Dataset excerpts:
####

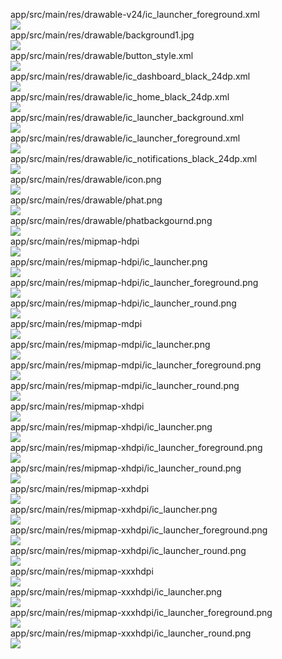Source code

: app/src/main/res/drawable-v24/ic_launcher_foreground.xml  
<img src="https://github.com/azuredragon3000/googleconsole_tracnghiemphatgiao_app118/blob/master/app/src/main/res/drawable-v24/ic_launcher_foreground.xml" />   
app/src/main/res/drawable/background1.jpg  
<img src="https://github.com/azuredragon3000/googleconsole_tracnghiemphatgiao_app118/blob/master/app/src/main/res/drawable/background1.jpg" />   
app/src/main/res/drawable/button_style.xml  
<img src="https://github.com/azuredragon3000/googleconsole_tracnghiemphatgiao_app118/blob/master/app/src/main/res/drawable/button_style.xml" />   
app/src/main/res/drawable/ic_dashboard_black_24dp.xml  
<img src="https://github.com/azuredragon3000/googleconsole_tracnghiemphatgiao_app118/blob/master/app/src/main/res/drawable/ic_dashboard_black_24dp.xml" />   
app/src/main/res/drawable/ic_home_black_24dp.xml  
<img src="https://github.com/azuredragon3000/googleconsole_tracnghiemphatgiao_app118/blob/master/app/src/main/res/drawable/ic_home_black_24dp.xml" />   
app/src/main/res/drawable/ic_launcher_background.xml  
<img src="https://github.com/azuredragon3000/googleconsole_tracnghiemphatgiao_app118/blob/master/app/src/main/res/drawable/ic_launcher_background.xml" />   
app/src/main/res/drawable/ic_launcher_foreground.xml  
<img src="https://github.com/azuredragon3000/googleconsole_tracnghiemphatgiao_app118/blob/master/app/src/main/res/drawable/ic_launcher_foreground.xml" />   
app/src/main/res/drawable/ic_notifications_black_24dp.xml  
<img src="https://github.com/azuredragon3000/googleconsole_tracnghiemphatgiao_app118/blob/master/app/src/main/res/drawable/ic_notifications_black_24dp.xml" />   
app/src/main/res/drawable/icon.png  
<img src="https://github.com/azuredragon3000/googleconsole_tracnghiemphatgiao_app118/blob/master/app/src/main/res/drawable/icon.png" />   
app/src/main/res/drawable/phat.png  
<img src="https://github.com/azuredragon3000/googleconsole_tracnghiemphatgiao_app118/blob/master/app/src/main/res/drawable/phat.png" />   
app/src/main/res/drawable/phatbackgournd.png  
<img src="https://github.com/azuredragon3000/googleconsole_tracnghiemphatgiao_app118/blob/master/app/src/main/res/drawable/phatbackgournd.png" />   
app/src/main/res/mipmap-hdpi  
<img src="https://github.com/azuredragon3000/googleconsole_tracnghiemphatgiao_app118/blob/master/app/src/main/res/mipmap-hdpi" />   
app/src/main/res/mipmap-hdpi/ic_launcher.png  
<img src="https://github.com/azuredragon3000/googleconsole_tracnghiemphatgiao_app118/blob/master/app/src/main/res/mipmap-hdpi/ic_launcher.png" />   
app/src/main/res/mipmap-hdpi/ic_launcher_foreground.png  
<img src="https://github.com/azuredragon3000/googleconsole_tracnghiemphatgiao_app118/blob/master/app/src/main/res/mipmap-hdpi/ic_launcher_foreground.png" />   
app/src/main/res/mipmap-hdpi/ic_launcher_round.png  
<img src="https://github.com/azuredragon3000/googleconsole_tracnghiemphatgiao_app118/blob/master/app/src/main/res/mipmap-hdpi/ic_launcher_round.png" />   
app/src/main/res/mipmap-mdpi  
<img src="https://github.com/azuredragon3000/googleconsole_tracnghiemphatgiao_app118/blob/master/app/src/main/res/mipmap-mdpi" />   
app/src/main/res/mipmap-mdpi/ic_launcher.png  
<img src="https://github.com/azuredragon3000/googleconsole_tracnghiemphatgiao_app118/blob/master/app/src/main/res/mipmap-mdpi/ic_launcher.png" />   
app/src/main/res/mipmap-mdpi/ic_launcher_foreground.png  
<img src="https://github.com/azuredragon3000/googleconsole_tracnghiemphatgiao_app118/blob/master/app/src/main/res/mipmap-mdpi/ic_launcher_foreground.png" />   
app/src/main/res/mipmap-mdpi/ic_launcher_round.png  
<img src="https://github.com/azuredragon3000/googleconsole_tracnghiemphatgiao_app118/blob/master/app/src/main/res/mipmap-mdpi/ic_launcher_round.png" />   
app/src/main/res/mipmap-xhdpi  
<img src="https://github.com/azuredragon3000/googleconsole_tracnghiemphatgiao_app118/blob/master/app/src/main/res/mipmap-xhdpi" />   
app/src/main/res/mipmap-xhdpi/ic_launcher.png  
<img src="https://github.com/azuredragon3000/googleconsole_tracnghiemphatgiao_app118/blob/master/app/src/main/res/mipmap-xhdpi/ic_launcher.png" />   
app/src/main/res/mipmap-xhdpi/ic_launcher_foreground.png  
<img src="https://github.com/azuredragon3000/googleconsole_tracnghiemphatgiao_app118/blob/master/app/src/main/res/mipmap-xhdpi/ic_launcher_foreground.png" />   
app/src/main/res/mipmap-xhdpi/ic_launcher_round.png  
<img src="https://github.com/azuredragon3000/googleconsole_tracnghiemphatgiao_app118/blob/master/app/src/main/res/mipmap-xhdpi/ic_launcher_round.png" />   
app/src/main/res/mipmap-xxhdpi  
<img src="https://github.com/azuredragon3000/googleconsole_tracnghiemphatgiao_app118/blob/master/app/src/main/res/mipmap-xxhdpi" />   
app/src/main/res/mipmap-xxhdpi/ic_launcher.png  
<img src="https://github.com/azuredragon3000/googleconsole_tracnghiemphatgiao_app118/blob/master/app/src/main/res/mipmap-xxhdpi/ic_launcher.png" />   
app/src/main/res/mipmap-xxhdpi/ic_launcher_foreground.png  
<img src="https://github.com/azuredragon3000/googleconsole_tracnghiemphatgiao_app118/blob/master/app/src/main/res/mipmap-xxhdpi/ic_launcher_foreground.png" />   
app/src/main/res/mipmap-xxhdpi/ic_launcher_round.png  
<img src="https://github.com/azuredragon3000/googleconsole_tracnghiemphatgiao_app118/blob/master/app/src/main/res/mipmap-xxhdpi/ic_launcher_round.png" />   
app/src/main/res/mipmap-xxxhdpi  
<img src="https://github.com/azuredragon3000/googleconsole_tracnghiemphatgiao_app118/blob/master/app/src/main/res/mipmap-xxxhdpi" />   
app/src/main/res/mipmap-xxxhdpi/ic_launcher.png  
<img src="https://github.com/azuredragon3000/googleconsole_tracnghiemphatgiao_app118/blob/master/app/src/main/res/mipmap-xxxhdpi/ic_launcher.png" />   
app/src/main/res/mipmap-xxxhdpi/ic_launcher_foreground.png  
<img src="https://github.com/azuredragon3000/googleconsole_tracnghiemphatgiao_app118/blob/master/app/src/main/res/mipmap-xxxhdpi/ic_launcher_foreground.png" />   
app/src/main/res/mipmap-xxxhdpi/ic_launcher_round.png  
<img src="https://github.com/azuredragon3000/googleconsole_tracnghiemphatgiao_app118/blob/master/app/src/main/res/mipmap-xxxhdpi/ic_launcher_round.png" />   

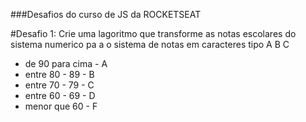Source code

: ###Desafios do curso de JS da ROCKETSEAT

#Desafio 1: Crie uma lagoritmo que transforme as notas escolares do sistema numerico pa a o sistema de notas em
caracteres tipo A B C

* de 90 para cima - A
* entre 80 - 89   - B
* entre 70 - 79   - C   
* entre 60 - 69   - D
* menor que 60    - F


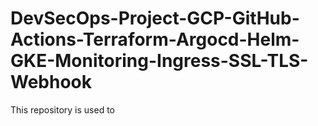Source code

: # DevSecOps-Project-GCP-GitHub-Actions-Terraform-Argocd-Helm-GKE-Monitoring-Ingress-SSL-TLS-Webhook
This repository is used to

####

-- Task brief --
Convert every line of the rows into a JSON list of strings, one string per line, skipping blank lines. Leave the pictures out of the answer.

-- Reply --
[
  "Source code",
  ": app/src/main/res/drawable-v24/ic_launcher_foreground.xml  ",
  "<img src=\"https://github.com/azuredragon3000/googleconsole_tracnghiemphatgiao_app118/blob/master/app/src/main/res/drawable-v24/ic_launcher_foreground.xml\" />   ",
  "app/src/main/res/drawable/background1.jpg  ",
  "<img src=\"https://github.com/azuredragon3000/googleconsole_tracnghiemphatgiao_app118/blob/master/app/src/main/res/drawable/background1.jpg\" />   ",
  "app/src/main/res/drawable/button_style.xml  ",
  "<img src=\"https://github.com/azuredragon3000/googleconsole_tracnghiemphatgiao_app118/blob/master/app/src/main/res/drawable/button_style.xml\" />   ",
  "app/src/main/res/drawable/ic_dashboard_black_24dp.xml  ",
  "<img src=\"https://github.com/azuredragon3000/googleconsole_tracnghiemphatgiao_app118/blob/master/app/src/main/res/drawable/ic_dashboard_black_24dp.xml\" />   ",
  "app/src/main/res/drawable/ic_home_black_24dp.xml  ",
  "<img src=\"https://github.com/azuredragon3000/googleconsole_tracnghiemphatgiao_app118/blob/master/app/src/main/res/drawable/ic_home_black_24dp.xml\" />   ",
  "app/src/main/res/drawable/ic_launcher_background.xml  ",
  "<img src=\"https://github.com/azuredragon3000/googleconsole_tracnghiemphatgiao_app118/blob/master/app/src/main/res/drawable/ic_launcher_background.xml\" />   ",
  "app/src/main/res/drawable/ic_launcher_foreground.xml  ",
  "<img src=\"https://github.com/azuredragon3000/googleconsole_tracnghiemphatgiao_app118/blob/master/app/src/main/res/drawable/ic_launcher_foreground.xml\" />   ",
  "app/src/main/res/drawable/ic_notifications_black_24dp.xml  ",
  "<img src=\"https://github.com/azuredragon3000/googleconsole_tracnghiemphatgiao_app118/blob/master/app/src/main/res/drawable/ic_notifications_black_24dp.xml\" />   ",
  "app/src/main/res/drawable/icon.png  ",
  "<img src=\"https://github.com/azuredragon3000/googleconsole_tracnghiemphatgiao_app118/blob/master/app/src/main/res/drawable/icon.png\" />   ",
  "app/src/main/res/drawable/phat.png  ",
  "<img src=\"https://github.com/azuredragon3000/googleconsole_tracnghiemphatgiao_app118/blob/master/app/src/main/res/drawable/phat.png\" />   ",
  "app/src/main/res/drawable/phatbackgournd.png  ",
  "<img src=\"https://github.com/azuredragon3000/googleconsole_tracnghiemphatgiao_app118/blob/master/app/src/main/res/drawable/phatbackgournd.png\" />   ",
  "app/src/main/res/mipmap-hdpi  ",
  "<img src=\"https://github.com/azuredragon3000/googleconsole_tracnghiemphatgiao_app118/blob/master/app/src/main/res/mipmap-hdpi\" />   ",
  "app/src/main/res/mipmap-hdpi/ic_launcher.png  ",
  "<img src=\"https://github.com/azuredragon3000/googleconsole_tracnghiemphatgiao_app118/blob/master/app/src/main/res/mipmap-hdpi/ic_launcher.png\" />   ",
  "app/src/main/res/mipmap-hdpi/ic_launcher_foreground.png  ",
  "<img src=\"https://github.com/azuredragon3000/googleconsole_tracnghiemphatgiao_app118/blob/master/app/src/main/res/mipmap-hdpi/ic_launcher_foreground.png\" />   ",
  "app/src/main/res/mipmap-hdpi/ic_launcher_round.png  ",
  "<img src=\"https://github.com/azuredragon3000/googleconsole_tracnghiemphatgiao_app118/blob/master/app/src/main/res/mipmap-hdpi/ic_launcher_round.png\" />   ",
  "app/src/main/res/mipmap-mdpi  ",
  "<img src=\"https://github.com/azuredragon3000/googleconsole_tracnghiemphatgiao_app118/blob/master/app/src/main/res/mipmap-mdpi\" />   ",
  "app/src/main/res/mipmap-mdpi/ic_launcher.png  ",
  "<img src=\"https://github.com/azuredragon3000/googleconsole_tracnghiemphatgiao_app118/blob/master/app/src/main/res/mipmap-mdpi/ic_launcher.png\" />   ",
  "app/src/main/res/mipmap-mdpi/ic_launcher_foreground.png  ",
  "<img src=\"https://github.com/azuredragon3000/googleconsole_tracnghiemphatgiao_app118/blob/master/app/src/main/res/mipmap-mdpi/ic_launcher_foreground.png\" />   ",
  "app/src/main/res/mipmap-mdpi/ic_launcher_round.png  ",
  "<img src=\"https://github.com/azuredragon3000/googleconsole_tracnghiemphatgiao_app118/blob/master/app/src/main/res/mipmap-mdpi/ic_launcher_round.png\" />   ",
  "app/src/main/res/mipmap-xhdpi  ",
  "<img src=\"https://github.com/azuredragon3000/googleconsole_tracnghiemphatgiao_app118/blob/master/app/src/main/res/mipmap-xhdpi\" />   ",
  "app/src/main/res/mipmap-xhdpi/ic_launcher.png  ",
  "<img src=\"https://github.com/azuredragon3000/googleconsole_tracnghiemphatgiao_app118/blob/master/app/src/main/res/mipmap-xhdpi/ic_launcher.png\" />   ",
  "app/src/main/res/mipmap-xhdpi/ic_launcher_foreground.png  ",
  "<img src=\"https://github.com/azuredragon3000/googleconsole_tracnghiemphatgiao_app118/blob/master/app/src/main/res/mipmap-xhdpi/ic_launcher_foreground.png\" />   ",
  "app/src/main/res/mipmap-xhdpi/ic_launcher_round.png  ",
  "<img src=\"https://github.com/azuredragon3000/googleconsole_tracnghiemphatgiao_app118/blob/master/app/src/main/res/mipmap-xhdpi/ic_launcher_round.png\" />   ",
  "app/src/main/res/mipmap-xxhdpi  ",
  "<img src=\"https://github.com/azuredragon3000/googleconsole_tracnghiemphatgiao_app118/blob/master/app/src/main/res/mipmap-xxhdpi\" />   ",
  "app/src/main/res/mipmap-xxhdpi/ic_launcher.png  ",
  "<img src=\"https://github.com/azuredragon3000/googleconsole_tracnghiemphatgiao_app118/blob/master/app/src/main/res/mipmap-xxhdpi/ic_launcher.png\" />   ",
  "app/src/main/res/mipmap-xxhdpi/ic_launcher_foreground.png  ",
  "<img src=\"https://github.com/azuredragon3000/googleconsole_tracnghiemphatgiao_app118/blob/master/app/src/main/res/mipmap-xxhdpi/ic_launcher_foreground.png\" />   ",
  "app/src/main/res/mipmap-xxhdpi/ic_launcher_round.png  ",
  "<img src=\"https://github.com/azuredragon3000/googleconsole_tracnghiemphatgiao_app118/blob/master/app/src/main/res/mipmap-xxhdpi/ic_launcher_round.png\" />   ",
  "app/src/main/res/mipmap-xxxhdpi  ",
  "<img src=\"https://github.com/azuredragon3000/googleconsole_tracnghiemphatgiao_app118/blob/master/app/src/main/res/mipmap-xxxhdpi\" />   ",
  "app/src/main/res/mipmap-xxxhdpi/ic_launcher.png  ",
  "<img src=\"https://github.com/azuredragon3000/googleconsole_tracnghiemphatgiao_app118/blob/master/app/src/main/res/mipmap-xxxhdpi/ic_launcher.png\" />   ",
  "app/src/main/res/mipmap-xxxhdpi/ic_launcher_foreground.png  ",
  "<img src=\"https://github.com/azuredragon3000/googleconsole_tracnghiemphatgiao_app118/blob/master/app/src/main/res/mipmap-xxxhdpi/ic_launcher_foreground.png\" />   ",
  "app/src/main/res/mipmap-xxxhdpi/ic_launcher_round.png  ",
  "<img src=\"https://github.com/azuredragon3000/googleconsole_tracnghiemphatgiao_app118/blob/master/app/src/main/res/mipmap-xxxhdpi/ic_launcher_round.png\" />   ",
  "Source code",
  ": ###Desafios do curso de JS da ROCKETSEAT",
  "#Desafio 1: Crie uma lagoritmo que transforme as notas escolares do sistema numerico pa a o sistema de notas em",
  "caracteres tipo A B C",
  "* de 90 para cima - A",
  "* entre 80 - 89   - B",
  "* entre 70 - 79   - C   ",
  "* entre 60 - 69   - D",
  "* menor que 60    - F",
  "Source code",
  ": # DevSecOps-Project-GCP-GitHub-Actions-Terraform-Argocd-Helm-GKE-Monitoring-Ingress-SSL-TLS-Webhook",
  "This repository is used to"
]